* WHAT IS NEEDED: Arrange the lines of the rows, from the line containing "right elbow: (125, 144, 7)" through the end of the rows, as a JSON list of strings with one string per line. Leave out blank lines and pictures, and give only those lines.

(Source data)
::::

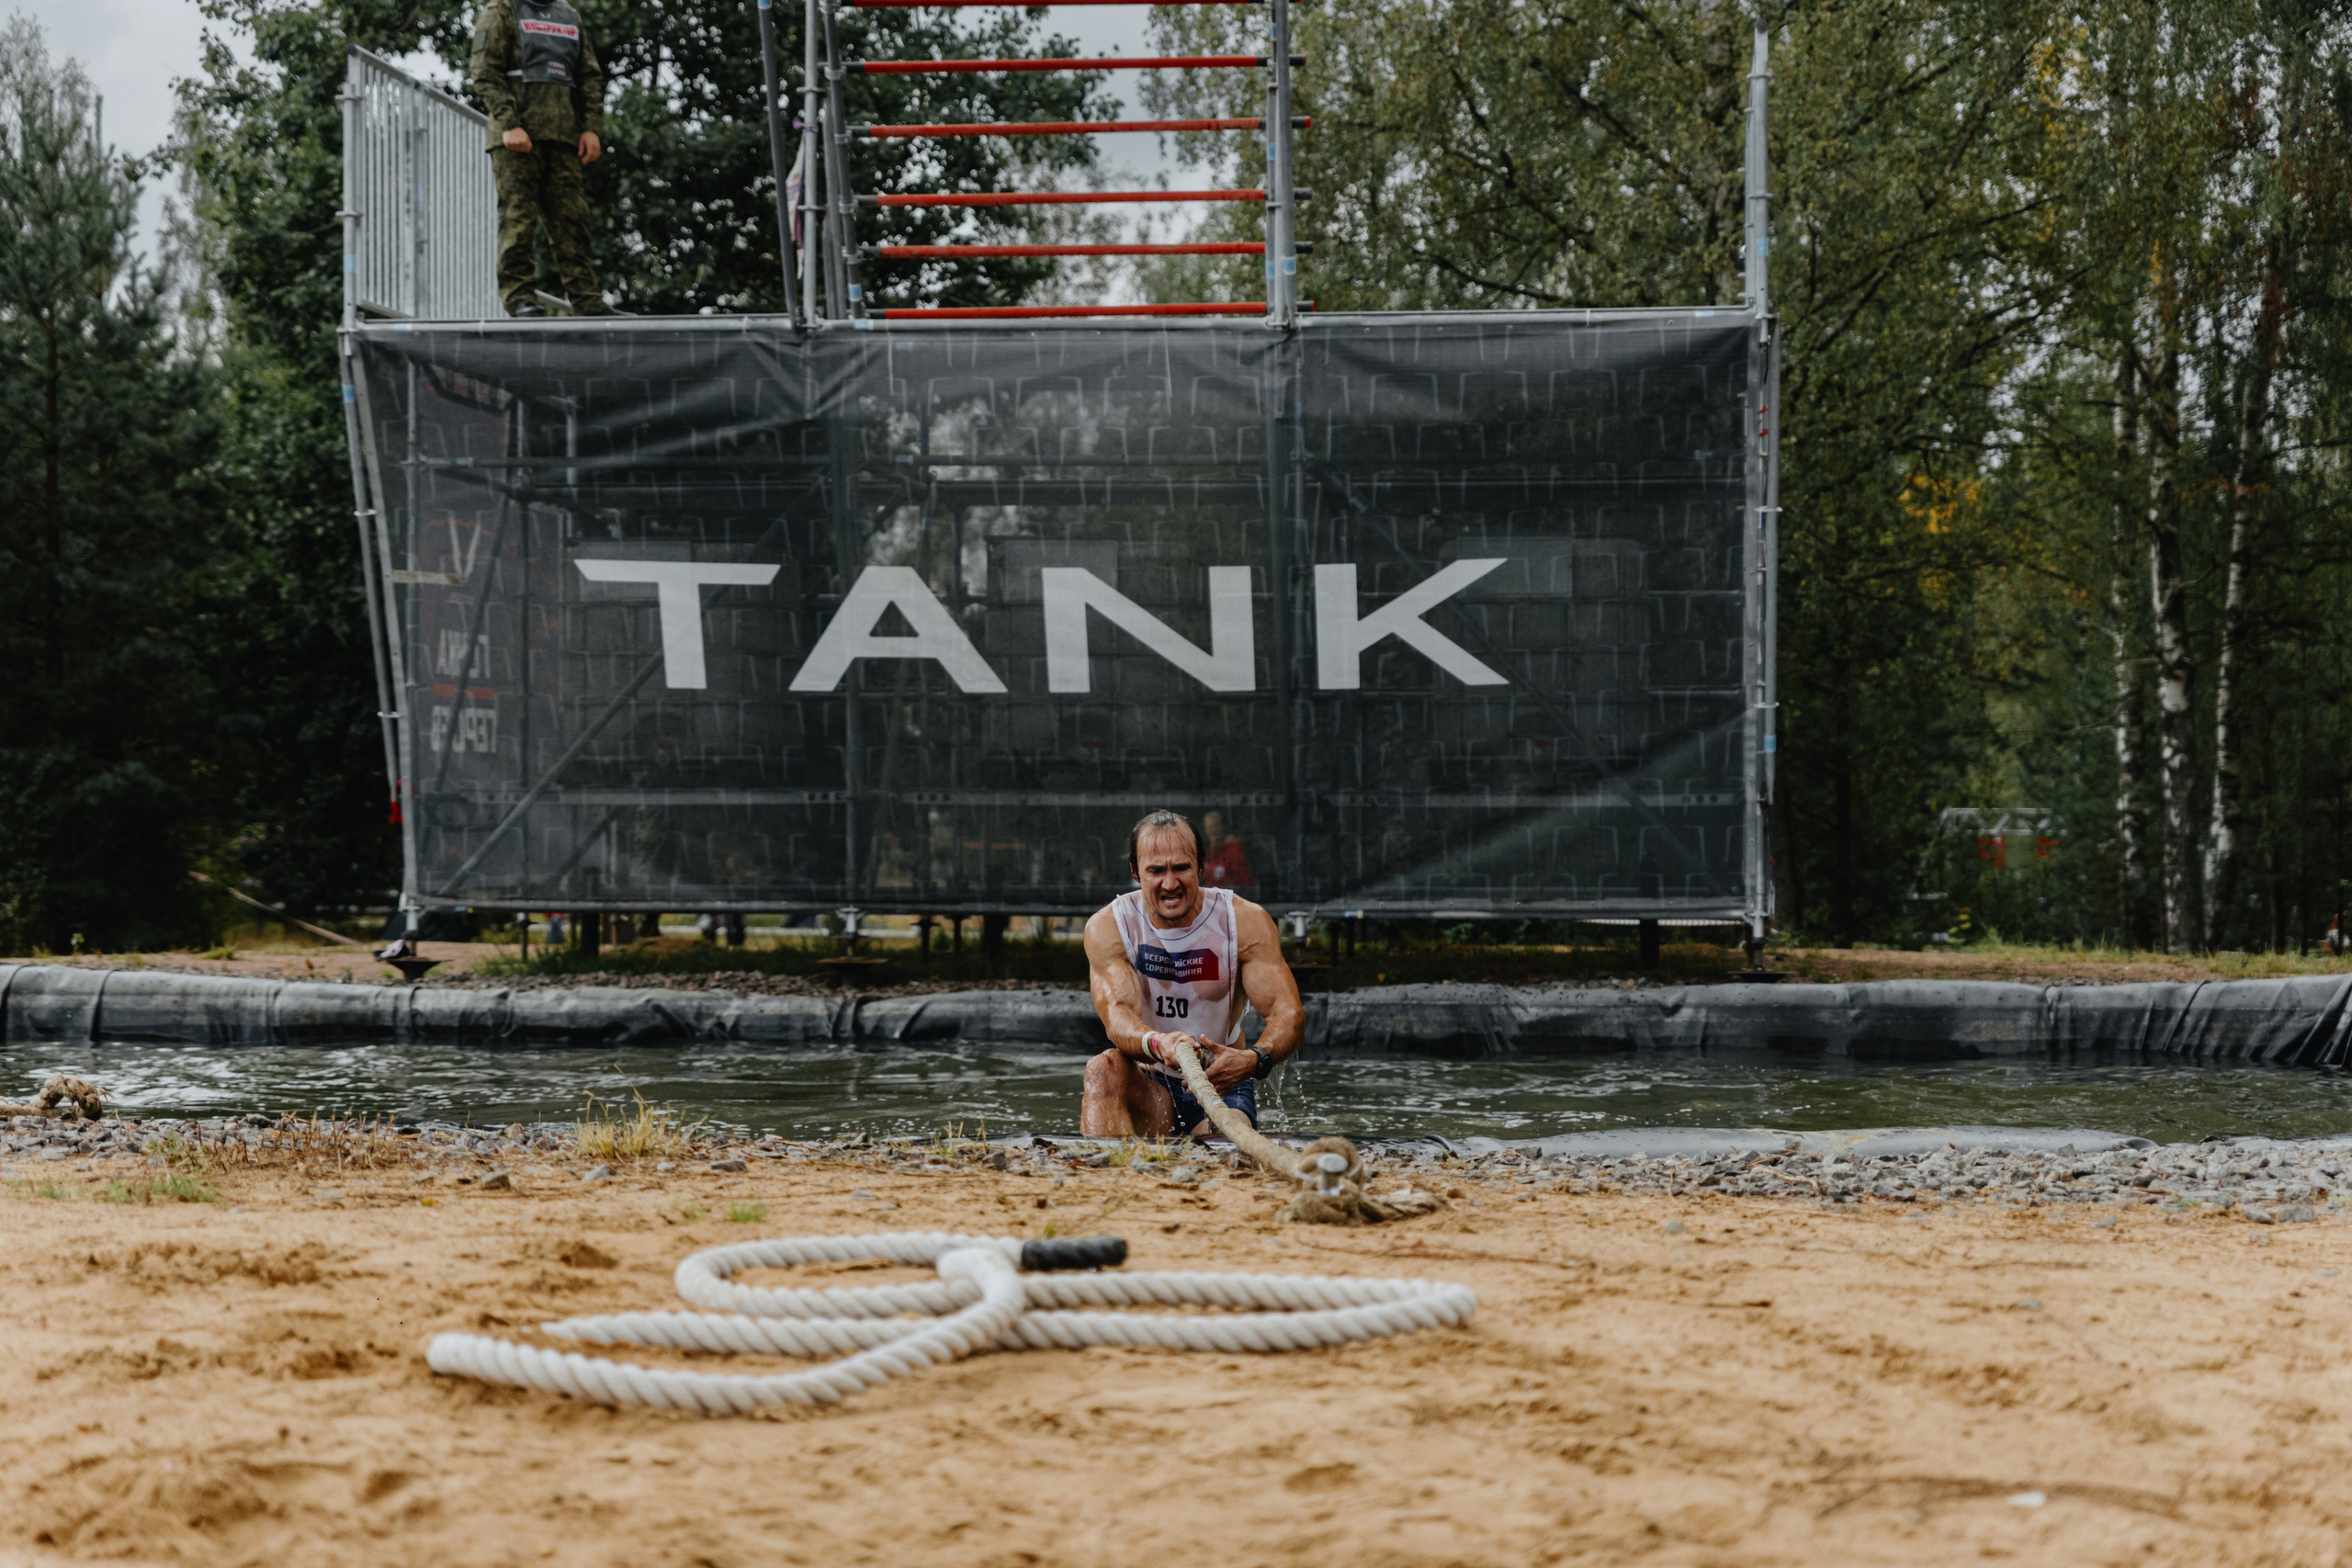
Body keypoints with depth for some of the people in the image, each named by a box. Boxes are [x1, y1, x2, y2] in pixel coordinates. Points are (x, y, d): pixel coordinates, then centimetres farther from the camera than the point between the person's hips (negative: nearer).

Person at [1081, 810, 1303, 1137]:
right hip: (1146, 1088, 1)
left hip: (1222, 1087, -1)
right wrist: (1157, 1045, -50)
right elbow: (1117, 1015, -24)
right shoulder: (1106, 928, -9)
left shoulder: (1246, 922, -8)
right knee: (1103, 1069, -34)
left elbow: (1289, 1013, -17)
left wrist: (1255, 1059, -41)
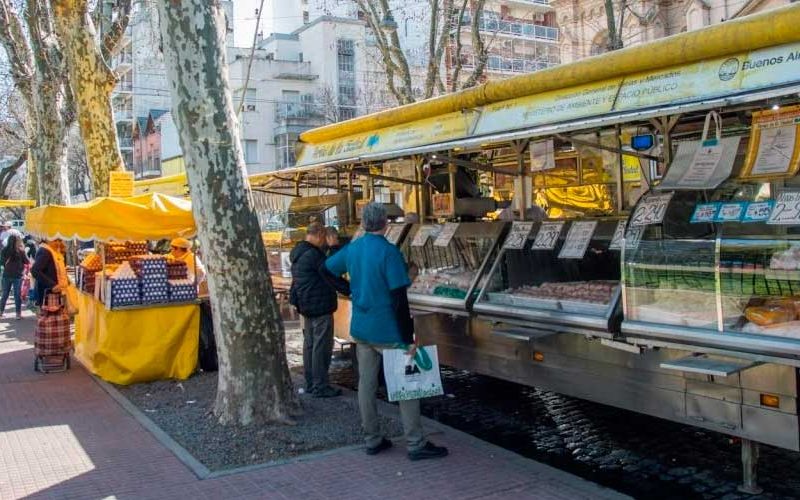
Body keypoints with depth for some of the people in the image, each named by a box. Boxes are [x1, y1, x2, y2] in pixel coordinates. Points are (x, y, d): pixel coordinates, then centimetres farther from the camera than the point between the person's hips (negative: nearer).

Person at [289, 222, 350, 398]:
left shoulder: (297, 253, 11)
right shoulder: (314, 254, -19)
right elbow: (332, 277, -17)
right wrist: (352, 290, -8)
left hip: (306, 305, 10)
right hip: (320, 305, -10)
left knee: (309, 344, 14)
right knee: (322, 347, -5)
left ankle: (310, 383, 21)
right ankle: (320, 386, -2)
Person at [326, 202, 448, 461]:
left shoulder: (352, 249, 4)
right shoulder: (389, 252, -17)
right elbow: (399, 299, -19)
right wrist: (408, 338, -15)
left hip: (360, 330, 7)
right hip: (387, 331, -7)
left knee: (366, 384, 12)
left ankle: (373, 440, 20)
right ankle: (416, 444, 4)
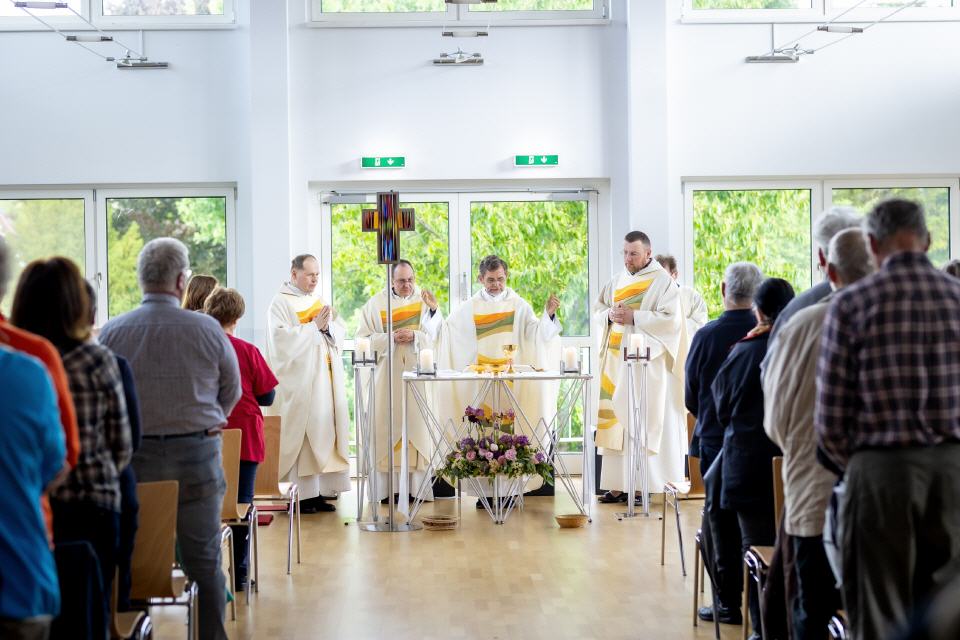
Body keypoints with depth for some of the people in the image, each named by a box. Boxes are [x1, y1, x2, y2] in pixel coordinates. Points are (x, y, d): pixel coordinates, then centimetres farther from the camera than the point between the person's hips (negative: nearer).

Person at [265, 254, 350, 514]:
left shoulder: (319, 301, 18)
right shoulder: (281, 303, -3)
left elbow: (340, 334, 13)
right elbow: (281, 337, -16)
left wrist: (328, 325, -7)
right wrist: (314, 326, -15)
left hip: (324, 379, 7)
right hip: (298, 382, -7)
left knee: (324, 432, 3)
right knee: (299, 435, -8)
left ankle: (317, 492, 6)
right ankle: (299, 495, -4)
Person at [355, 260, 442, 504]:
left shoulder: (426, 301, 8)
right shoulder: (375, 304, 7)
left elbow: (437, 335, 1)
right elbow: (363, 338, 2)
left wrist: (414, 336, -15)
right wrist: (391, 339, -10)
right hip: (387, 377, 0)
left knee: (417, 426, -3)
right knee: (388, 427, -3)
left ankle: (418, 486, 0)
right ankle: (388, 486, 0)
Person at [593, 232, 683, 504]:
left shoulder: (662, 282, -4)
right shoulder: (618, 281, 16)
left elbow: (671, 319, -13)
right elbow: (597, 310, 17)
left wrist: (634, 317, -17)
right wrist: (610, 314, -4)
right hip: (616, 359, 6)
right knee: (615, 419, 3)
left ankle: (640, 484, -6)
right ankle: (618, 484, 5)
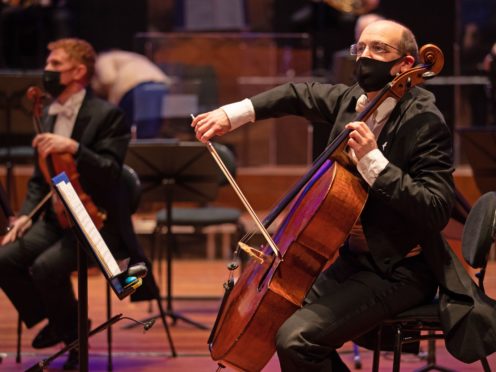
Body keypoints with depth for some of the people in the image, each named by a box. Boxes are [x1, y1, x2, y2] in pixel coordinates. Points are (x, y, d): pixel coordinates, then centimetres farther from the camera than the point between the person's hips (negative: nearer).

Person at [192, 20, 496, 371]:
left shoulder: (424, 122, -18)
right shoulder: (351, 99, 5)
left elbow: (436, 211, -26)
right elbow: (299, 95, 22)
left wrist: (372, 160, -32)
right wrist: (232, 114, 9)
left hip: (399, 272, -9)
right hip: (354, 259, 9)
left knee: (296, 338, -22)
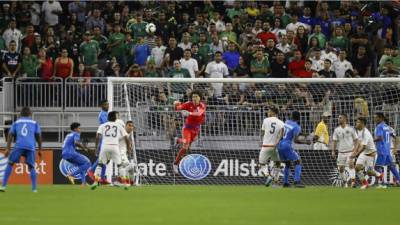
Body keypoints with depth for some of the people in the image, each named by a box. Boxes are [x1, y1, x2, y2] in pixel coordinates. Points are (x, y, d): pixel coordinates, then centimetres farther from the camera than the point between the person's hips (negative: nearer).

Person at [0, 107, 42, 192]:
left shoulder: (16, 122, 20)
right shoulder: (34, 123, 21)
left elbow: (10, 135, 10)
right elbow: (39, 136, 14)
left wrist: (7, 149, 5)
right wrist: (39, 149, 19)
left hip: (19, 146, -1)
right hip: (31, 147, 1)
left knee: (10, 164, 8)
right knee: (31, 167, 9)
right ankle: (34, 188, -5)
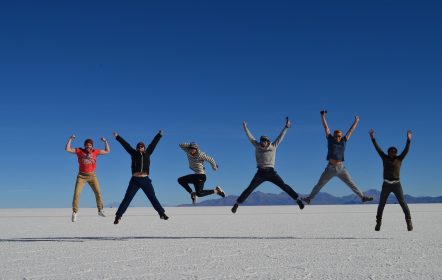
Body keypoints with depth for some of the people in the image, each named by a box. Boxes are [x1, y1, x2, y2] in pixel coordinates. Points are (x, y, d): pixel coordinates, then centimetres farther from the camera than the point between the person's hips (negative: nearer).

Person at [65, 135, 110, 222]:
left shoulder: (95, 152, 5)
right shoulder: (79, 151, 0)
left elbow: (107, 151, 13)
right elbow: (67, 149, -5)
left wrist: (105, 141, 5)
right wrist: (70, 139, -10)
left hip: (92, 175, 2)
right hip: (81, 176, -2)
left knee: (98, 192, -4)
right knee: (76, 194, -10)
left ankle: (100, 210, 11)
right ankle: (74, 213, -1)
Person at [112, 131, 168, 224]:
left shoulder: (147, 153, 10)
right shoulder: (134, 153, 7)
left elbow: (153, 143, 14)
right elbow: (125, 144, 7)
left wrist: (159, 134, 19)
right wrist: (117, 137, 8)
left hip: (145, 180, 1)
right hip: (135, 180, -1)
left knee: (153, 198, 6)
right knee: (127, 198, -2)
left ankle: (162, 214, 11)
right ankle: (118, 216, 0)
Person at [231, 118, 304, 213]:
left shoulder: (273, 146, 7)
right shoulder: (257, 146, 8)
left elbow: (281, 136, 13)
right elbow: (250, 137, 16)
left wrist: (286, 127, 15)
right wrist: (245, 128, 22)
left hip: (271, 172, 0)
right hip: (260, 172, 0)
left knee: (284, 186, -4)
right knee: (249, 189, -3)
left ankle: (298, 199, 0)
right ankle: (237, 204, 1)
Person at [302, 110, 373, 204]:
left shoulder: (344, 141, 7)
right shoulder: (330, 139, 3)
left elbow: (351, 131, 16)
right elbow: (326, 128, 6)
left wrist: (356, 122, 24)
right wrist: (323, 117, 8)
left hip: (341, 168, 1)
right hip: (330, 168, -1)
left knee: (351, 183, 0)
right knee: (319, 184, 4)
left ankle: (363, 197, 2)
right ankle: (309, 198, 10)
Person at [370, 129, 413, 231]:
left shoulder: (399, 159, 2)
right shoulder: (385, 158, 4)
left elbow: (406, 150, -8)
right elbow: (378, 149, 1)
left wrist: (409, 140, -19)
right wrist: (373, 138, -4)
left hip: (396, 184, -1)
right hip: (386, 185, 1)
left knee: (403, 203, -6)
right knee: (381, 204, 4)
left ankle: (409, 221, -1)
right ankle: (378, 222, 13)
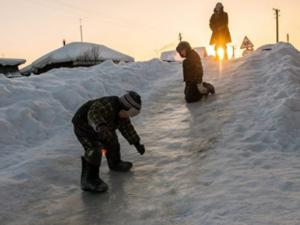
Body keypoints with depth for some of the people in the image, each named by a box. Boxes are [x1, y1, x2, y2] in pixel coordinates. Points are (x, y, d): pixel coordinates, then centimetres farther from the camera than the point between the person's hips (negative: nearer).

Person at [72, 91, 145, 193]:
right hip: (83, 126, -9)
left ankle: (115, 163, 42)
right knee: (94, 151, -23)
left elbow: (127, 128, 8)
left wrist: (137, 143, 10)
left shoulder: (121, 112, -4)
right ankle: (89, 180, -16)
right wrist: (101, 126, -67)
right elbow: (93, 114, -50)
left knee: (111, 140, 20)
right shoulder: (108, 105, -33)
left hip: (96, 127, 10)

::::

* ANSWER SECTION:
[
  "right elbow: (125, 144, 7)",
  "left wrist: (159, 134, 19)",
  "right wrist: (117, 137, 8)",
  "left hip: (145, 180, 1)",
  "right hip: (135, 180, -1)",
  "left knee: (153, 198, 6)",
  "right knee: (127, 198, -2)",
  "left ankle: (162, 214, 11)",
  "right ankle: (118, 216, 0)",
  "Person at [231, 118, 304, 213]:",
  "left shoulder: (273, 146, 7)",
  "right shoulder: (257, 146, 8)",
  "left elbow: (281, 136, 13)",
  "right elbow: (250, 137, 16)",
  "left wrist: (286, 127, 15)",
  "right wrist: (245, 128, 22)",
  "left hip: (271, 172, 0)",
  "right hip: (260, 172, 0)",
  "left knee: (284, 186, -4)",
  "right knee: (249, 189, -3)",
  "left ankle: (298, 199, 0)",
  "right ankle: (237, 204, 1)",
  "Person at [302, 110, 373, 204]:",
  "left shoulder: (344, 141, 7)",
  "right shoulder: (330, 139, 3)",
  "left elbow: (351, 131, 16)",
  "right elbow: (326, 128, 6)",
  "left wrist: (356, 122, 24)",
  "right wrist: (323, 117, 8)",
  "left hip: (341, 168, 1)",
  "right hip: (330, 168, -1)",
  "left knee: (351, 183, 0)",
  "right knee: (319, 184, 4)",
  "left ankle: (363, 197, 2)",
  "right ankle: (309, 198, 10)",
  "Person at [370, 129, 413, 231]:",
  "left shoulder: (399, 159, 2)",
  "right shoulder: (385, 158, 4)",
  "left elbow: (406, 150, -8)",
  "right elbow: (378, 149, 1)",
  "left wrist: (409, 140, -19)",
  "right wrist: (373, 138, -4)",
  "left hip: (396, 184, -1)",
  "right hip: (386, 185, 1)",
  "left knee: (403, 203, -6)",
  "right knee: (381, 204, 4)",
  "left ankle: (409, 221, -1)",
  "right ankle: (378, 222, 13)",
  "Body keypoints with depth for some of the people in the image, each named by a box. Boxes are [x1, y1, x2, y2] in pixel coordinates. Points are (x, y, d): pixel coordinates, then centimetres farther from the camera than the point between the person's hips (negative: nearer).",
  "Person at [72, 91, 145, 193]:",
  "right hip: (83, 126, -9)",
  "left ankle: (115, 163, 42)",
  "right knee: (94, 151, -23)",
  "left elbow: (127, 128, 8)",
  "left wrist: (137, 143, 10)",
  "left shoulder: (121, 112, -4)",
  "right ankle: (89, 180, -16)",
  "right wrist: (101, 126, -67)",
  "right elbow: (93, 114, -50)",
  "left knee: (111, 140, 20)",
  "right shoulder: (108, 105, -33)",
  "left hip: (96, 127, 10)"
]